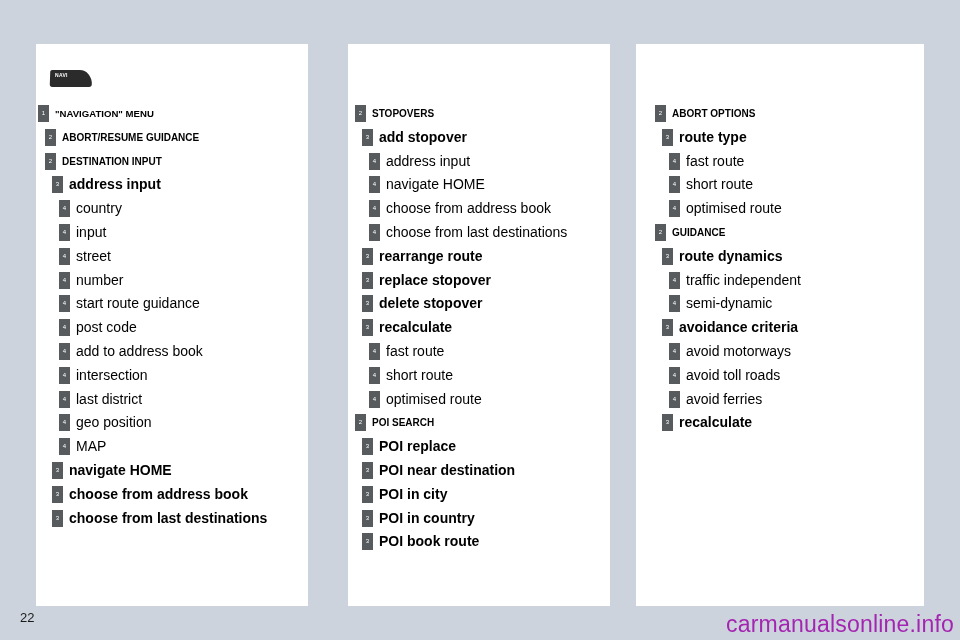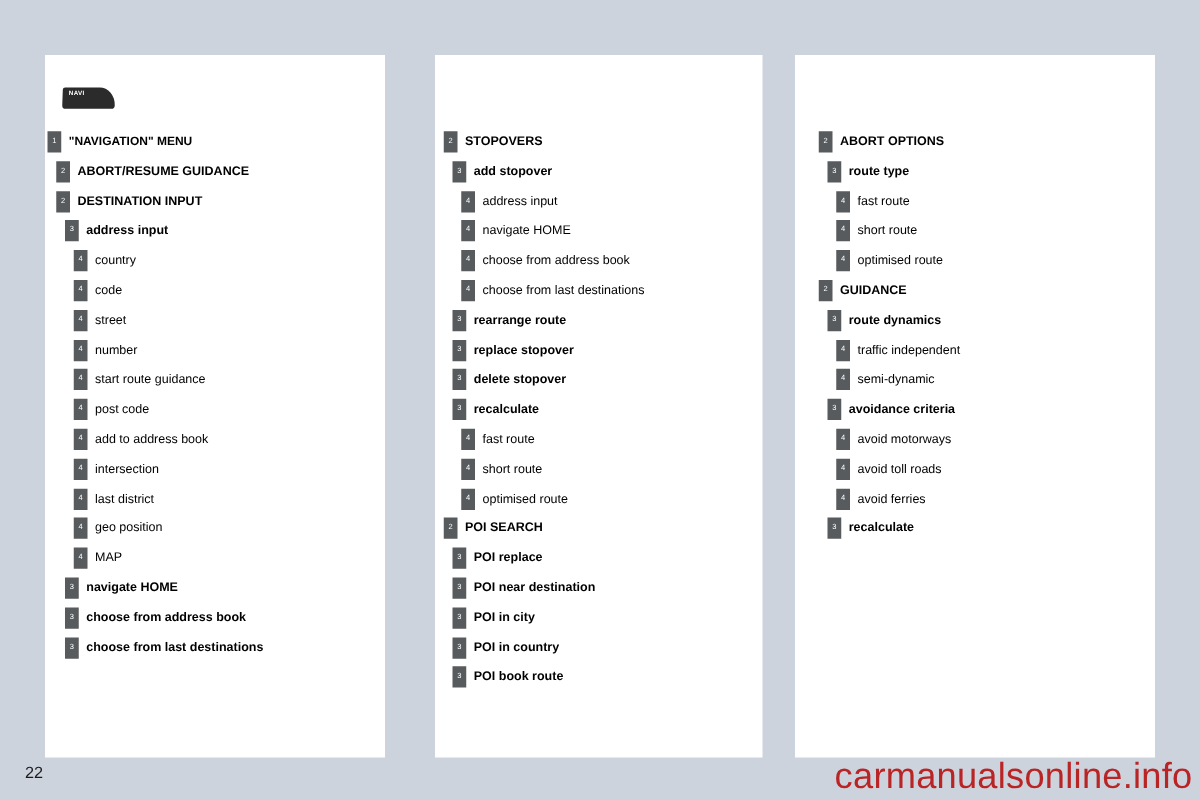--- a/index.html
+++ b/index.html
@@ -72,7 +72,7 @@
   }
   .lbl {
     position: absolute;
-    font-size: 10px;
+    font-size: 14px;
     color: #000000;
     line-height: 17px;
     top: 1px;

▶ _Your task_:
Leave the images out and transcribe the remaining data above word for word.

▶ _Result of the task_:
--- a/index.html
+++ b/index.html
@@ -72,7 +72,7 @@
   }
   .lbl {
     position: absolute;
-    font-size: 10px;
+    font-size: 14px;
     color: #000000;
     line-height: 17px;
     top: 1px;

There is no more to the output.